🤖 AI Summary
This paper investigates the expressive power of Graded Modal Substitution Calculus (GMSC). Addressing the challenge of characterizing GMSC over Kripke models, we introduce—first in the literature—two semantic games: one for distinguishing pointwise equivalence and another—a formula-size game—that captures the class of models recognizable by programs of a given size. These games establish a precise correspondence between formula size and model equivalence. We further prove that GMSC’s expressive power over word structures exactly matches that of deterministic linear bounded automata (DLBAs). This result bridges a longstanding gap in expressive characterization between modal logics and restricted computational models.
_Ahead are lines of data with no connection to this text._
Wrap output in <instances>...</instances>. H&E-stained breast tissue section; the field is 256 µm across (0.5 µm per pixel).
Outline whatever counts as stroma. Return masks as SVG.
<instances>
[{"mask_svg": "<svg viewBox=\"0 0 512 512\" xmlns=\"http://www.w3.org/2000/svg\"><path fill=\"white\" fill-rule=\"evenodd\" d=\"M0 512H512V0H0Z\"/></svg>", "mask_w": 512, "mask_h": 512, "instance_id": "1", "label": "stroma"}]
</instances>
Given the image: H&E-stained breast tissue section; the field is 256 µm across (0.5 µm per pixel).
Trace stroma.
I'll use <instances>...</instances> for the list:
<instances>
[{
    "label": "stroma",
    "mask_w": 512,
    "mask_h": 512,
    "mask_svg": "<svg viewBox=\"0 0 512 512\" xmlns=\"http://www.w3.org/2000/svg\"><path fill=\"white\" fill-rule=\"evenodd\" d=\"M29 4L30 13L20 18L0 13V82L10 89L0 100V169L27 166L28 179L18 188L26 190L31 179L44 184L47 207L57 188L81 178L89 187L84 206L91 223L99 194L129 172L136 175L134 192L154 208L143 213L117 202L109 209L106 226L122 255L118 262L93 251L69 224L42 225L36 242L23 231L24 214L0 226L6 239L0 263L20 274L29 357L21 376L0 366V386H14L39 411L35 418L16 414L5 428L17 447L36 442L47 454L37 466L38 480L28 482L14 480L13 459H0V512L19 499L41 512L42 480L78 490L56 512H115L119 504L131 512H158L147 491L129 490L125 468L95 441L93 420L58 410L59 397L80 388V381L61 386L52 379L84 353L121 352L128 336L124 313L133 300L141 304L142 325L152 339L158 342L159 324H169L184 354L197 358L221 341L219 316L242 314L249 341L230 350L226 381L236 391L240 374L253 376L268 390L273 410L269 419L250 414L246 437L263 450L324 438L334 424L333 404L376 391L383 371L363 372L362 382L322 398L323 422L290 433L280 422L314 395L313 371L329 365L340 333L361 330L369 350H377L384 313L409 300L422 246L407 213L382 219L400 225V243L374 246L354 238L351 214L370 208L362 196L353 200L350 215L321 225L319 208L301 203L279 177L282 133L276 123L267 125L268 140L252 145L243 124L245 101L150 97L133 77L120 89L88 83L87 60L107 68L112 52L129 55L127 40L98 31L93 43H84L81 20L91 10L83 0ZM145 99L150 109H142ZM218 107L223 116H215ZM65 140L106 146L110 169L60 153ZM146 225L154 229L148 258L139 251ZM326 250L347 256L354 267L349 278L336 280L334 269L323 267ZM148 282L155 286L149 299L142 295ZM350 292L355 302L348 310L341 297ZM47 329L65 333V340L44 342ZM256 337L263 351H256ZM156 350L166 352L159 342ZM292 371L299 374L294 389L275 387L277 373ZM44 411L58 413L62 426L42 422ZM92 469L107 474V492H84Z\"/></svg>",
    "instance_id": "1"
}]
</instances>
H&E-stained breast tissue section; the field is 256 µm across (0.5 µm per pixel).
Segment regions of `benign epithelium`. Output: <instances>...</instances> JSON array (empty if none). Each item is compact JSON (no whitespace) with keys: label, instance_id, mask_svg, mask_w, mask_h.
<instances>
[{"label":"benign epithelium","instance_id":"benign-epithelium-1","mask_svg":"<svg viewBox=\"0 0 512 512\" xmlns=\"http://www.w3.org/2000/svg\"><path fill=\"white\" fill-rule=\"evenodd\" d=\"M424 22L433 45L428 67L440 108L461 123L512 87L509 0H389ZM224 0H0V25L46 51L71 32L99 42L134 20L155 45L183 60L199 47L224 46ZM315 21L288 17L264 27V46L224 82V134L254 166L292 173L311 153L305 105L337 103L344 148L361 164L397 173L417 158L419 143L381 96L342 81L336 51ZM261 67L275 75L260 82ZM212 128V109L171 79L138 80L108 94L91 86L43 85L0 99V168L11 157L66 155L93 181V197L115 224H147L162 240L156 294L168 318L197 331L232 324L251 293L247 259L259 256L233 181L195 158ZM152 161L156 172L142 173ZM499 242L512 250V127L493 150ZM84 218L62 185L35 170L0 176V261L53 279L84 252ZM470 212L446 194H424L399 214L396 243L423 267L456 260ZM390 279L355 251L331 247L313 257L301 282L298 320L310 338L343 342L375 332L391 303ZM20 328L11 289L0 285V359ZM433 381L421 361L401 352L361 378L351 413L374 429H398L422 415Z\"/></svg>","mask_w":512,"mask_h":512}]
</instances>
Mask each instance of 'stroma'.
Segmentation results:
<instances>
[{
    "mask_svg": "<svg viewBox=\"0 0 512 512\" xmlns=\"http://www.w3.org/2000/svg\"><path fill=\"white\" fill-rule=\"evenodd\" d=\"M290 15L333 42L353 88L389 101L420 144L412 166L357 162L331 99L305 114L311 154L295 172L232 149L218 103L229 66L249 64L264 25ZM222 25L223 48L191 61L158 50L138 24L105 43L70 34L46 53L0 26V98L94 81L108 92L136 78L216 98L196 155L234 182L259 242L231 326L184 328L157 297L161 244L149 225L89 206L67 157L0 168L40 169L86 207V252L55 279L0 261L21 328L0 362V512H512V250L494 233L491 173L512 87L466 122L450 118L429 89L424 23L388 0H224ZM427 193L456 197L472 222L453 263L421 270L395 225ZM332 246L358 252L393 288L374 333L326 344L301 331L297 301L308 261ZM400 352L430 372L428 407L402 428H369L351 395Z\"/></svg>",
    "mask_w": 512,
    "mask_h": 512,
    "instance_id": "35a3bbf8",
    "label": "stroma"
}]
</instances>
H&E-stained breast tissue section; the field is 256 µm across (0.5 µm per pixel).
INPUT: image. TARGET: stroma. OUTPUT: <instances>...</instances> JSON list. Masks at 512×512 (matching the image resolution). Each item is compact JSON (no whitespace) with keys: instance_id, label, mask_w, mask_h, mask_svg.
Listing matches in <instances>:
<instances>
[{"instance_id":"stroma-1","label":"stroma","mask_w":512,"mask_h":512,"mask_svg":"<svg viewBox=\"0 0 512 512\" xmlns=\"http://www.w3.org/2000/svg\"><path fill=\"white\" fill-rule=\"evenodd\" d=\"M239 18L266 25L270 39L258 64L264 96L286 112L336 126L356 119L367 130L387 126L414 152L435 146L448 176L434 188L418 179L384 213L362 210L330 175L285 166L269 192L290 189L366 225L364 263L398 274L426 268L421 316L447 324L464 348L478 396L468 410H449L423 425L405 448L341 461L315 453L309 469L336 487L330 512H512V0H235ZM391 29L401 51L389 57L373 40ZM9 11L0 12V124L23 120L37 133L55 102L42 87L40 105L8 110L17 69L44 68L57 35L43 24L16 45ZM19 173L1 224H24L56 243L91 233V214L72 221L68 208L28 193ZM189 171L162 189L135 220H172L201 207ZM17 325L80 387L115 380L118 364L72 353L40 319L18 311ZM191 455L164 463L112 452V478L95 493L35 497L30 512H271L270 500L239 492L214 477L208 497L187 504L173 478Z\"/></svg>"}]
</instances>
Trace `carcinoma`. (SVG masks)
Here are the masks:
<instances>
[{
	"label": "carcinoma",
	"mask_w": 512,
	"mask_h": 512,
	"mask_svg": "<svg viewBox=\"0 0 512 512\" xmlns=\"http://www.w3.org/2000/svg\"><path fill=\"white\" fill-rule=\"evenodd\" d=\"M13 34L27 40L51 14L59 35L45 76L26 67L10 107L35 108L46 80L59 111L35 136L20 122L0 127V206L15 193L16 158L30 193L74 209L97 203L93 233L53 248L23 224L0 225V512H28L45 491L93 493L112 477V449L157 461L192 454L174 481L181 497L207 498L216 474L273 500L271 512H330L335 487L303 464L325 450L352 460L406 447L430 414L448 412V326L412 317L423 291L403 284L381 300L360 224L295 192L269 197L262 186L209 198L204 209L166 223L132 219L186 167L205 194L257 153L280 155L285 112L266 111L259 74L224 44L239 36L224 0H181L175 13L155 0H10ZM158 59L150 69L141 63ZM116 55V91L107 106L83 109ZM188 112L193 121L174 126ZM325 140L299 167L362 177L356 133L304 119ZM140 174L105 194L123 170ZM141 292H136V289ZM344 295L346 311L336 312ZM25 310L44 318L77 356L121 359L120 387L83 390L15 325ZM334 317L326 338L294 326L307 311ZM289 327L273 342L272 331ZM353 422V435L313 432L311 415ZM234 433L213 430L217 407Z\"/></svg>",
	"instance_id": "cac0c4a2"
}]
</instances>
Moreover, it provides a novel, logically grounded benchmark for interpretability in AI models—particularly graph neural networks and distributed systems—by offering a principled modal formalism with well-understood computational limits.
📝 Abstract
Graded modal substitution calculus (GMSC) and its variants has been used for logical characterizations of various computing frameworks such as graph neural networks, ordinary neural networks and distributed computing. In this paper we introduce two different semantic games and formula size game for graded modal substitution calculus and its variants. Ultimately, we show that the formula size game characterizes the equivalence of classes of pointed Kripke models up to programs of GMSC of given size. Thus, the formula size game can be used to study the expressive power mentioned characterized classes of computing models. Moreover, we show that over words GMSC has the same expressive power as deterministic linearly tape-bounded Turing machines also known as deterministic linear bounded automata.